• Texte fourni:

Limiter l'expansion de la drosophile
Des méthodes de prévention et de sensibilisation à destination des producteurs ont été établies en ce sens par la DAAF, en collaboration avec la FDGDON et la chambre d’agriculture réunionnaise. Pour cela des fiches comprenant des clefs d’identification ainsi que des propositions de moyens de lutte ont été mises à disposition des producteurs.
Parmi ces recommandations faites aux producteurs, celle d’éliminer systématiquement les fruits les plus vieux ainsi que ceux qui présenteraient des traces de piqûre. Raccourcir les délais entre deux récoltes permettrait également de ralentir l’expansion de la drosophile. Moins de fruits fatigués sont autant d’endroits où la ponte du diptère ne sera pas facilitée. De plus ces fiches techniques font état de techniques de piégeage qui semblent performantes mais qui, malheureusement, sont difficiles à étendre sur de grandes surfaces. Coûteuses en temps comme en argent, elles représentent une forte contrainte pour les agriculteurs qui, au besoin, peuvent se tourner vers de la culture sous filets. Très efficace, la culture sous filets n’en est pas moins contraignante : la mise en place de filets rend la récolte plus complexe et empêche notamment les pollinisateurs d’accéder aux fleurs.

• Informations extraites:
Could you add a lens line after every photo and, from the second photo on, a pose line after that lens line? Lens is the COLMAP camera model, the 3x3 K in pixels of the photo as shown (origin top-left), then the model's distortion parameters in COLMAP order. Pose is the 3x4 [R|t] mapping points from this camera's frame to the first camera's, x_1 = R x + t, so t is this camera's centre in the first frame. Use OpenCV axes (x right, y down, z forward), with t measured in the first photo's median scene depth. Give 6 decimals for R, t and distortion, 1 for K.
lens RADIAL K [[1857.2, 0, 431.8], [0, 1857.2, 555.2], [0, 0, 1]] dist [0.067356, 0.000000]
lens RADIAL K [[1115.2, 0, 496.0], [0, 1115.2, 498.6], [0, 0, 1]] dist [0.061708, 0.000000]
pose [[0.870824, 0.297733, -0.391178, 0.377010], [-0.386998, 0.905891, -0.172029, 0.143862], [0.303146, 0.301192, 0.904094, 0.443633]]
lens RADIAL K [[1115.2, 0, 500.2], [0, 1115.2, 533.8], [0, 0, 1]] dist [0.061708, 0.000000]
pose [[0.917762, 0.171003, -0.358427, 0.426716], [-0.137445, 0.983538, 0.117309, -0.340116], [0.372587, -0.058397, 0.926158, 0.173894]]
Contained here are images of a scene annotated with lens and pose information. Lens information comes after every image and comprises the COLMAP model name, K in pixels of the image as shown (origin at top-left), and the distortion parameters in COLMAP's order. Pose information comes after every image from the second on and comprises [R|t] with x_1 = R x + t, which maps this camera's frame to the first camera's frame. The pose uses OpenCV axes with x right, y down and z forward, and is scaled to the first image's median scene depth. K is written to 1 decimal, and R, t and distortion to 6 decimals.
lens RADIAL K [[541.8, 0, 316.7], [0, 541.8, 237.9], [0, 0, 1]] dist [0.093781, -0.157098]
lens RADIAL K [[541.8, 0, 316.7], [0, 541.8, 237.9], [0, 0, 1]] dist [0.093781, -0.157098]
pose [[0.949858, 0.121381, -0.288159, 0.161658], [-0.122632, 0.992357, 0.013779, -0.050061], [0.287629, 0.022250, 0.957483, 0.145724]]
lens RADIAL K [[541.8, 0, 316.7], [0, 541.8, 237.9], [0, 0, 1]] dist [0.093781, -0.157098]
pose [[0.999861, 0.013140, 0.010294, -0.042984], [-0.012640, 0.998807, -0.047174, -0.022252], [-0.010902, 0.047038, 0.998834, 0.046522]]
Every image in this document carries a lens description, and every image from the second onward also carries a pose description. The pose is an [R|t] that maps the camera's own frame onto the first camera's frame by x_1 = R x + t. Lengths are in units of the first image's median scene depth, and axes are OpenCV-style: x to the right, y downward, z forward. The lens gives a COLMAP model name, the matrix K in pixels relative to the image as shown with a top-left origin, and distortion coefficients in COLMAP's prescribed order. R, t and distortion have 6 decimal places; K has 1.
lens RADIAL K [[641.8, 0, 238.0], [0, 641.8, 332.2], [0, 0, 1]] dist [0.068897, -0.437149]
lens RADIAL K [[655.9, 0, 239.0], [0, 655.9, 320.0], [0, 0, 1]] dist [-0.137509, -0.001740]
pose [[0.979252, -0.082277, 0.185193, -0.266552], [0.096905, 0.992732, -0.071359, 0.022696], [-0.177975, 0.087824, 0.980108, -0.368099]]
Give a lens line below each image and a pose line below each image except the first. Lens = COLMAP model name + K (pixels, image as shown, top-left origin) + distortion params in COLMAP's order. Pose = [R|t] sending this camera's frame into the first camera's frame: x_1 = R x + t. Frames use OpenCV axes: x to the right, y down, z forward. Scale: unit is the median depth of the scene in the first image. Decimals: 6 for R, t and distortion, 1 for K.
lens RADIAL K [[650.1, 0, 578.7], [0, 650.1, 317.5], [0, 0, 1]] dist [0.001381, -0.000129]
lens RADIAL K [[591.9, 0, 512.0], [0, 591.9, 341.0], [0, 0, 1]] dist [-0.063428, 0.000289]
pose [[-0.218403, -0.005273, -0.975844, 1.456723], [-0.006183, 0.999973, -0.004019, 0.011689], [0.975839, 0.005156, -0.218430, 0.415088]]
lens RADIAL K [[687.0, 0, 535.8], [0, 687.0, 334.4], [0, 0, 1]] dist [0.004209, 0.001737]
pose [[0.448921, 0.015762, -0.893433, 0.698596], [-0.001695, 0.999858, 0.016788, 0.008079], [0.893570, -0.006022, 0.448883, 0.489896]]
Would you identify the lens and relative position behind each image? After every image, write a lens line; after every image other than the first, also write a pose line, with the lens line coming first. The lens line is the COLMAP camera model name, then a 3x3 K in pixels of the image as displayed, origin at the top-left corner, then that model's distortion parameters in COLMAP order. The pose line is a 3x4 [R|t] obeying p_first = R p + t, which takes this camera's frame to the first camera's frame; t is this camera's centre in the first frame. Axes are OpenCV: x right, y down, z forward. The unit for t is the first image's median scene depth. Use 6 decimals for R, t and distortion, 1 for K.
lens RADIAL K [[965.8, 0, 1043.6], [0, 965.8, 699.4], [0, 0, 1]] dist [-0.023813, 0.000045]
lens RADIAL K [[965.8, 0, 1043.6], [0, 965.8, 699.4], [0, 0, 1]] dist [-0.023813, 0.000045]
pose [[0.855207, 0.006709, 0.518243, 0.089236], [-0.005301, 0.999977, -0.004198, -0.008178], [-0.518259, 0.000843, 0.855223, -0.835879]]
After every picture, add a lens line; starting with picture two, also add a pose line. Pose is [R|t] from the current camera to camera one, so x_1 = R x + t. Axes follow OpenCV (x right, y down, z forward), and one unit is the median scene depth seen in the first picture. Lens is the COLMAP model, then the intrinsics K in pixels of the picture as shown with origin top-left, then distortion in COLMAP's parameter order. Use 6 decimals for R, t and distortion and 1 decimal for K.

• Consignes de travail:
**a)** D'après le texte sur la drosophile, expliquez en une à trois phrases pourquoi raccourcir les délais entre deux récoltes ralentirait l'expansion de l'insecte.
**b)** Reprenez le texte sur la drosophile là où il s'arrête et poursuivez sa rédaction.
Les lignes constituent un ensemble distinct du texte fourni.

• Réponses par consigne:
**a)** Des récoltes plus rapprochées laissent moins de fruits fatigués sur place. Or ces fruits sont des endroits où la ponte du diptère est facilitée. Il y a donc moins de lieux propices à la ponte, ce qui freine l'expansion de la drosophile.

**b)**
Soit, en l’absence de moyens de lutte effectifs, la DAAF prend le parti de la prophylaxie. D’après M. Thomas ce message de prévention a été entendu par la grande majorité des producteurs qui, malgré les contraintes, mettent en pratique les mesures préconisées afin de limiter l’expansion de la drosophile.
Un manque de moyens alloués à la problématique posée par Drosophilla suzukii
M. Thomas déplore toutefois le manque de moyens alloués à la cause des fraisiers réunionnais et à la problématique posée par Drosophila suzukii. La production de fraises n’ayant pas un poids économique majeur sur l’île - sans commune mesure avec celui de la canne à sucre - ces questions semblent reléguées au second plan. Malgré tout, la DAAF, en collaboration avec la Chambre d’agriculture et la FDGDON, a récemment mis en place un réseau de suivi et d’identification propre à D. suzukii. L’objectif : étudier le comportement et l’évolution des populations de la drosophile à la Réunion. Cette étude pourrait s’avérer d’un grand intérêt pour la recherche car le cas Réunionnais représente le premier exemple connu d’installation de D. suzukii en zone tropicale. Par conséquent il existe de nombreuses questions concernant son comportement, sa capacité d’acclimatation ainsi que sa plasticité adaptative au sein de climats aussi contrastés que ceux de la Réunion.
Reste des difficultés quant à l’attribution des piqûres observées : à la Réunion il est d’autres mouches qui s’attaquent aux fraises, causant elles aussi des pertes de production. Induisant un risque de confusion, il est d’autant plus complexe de chercher à déterminer avec certitude quels sont les dégâts imputables à D. suzukii.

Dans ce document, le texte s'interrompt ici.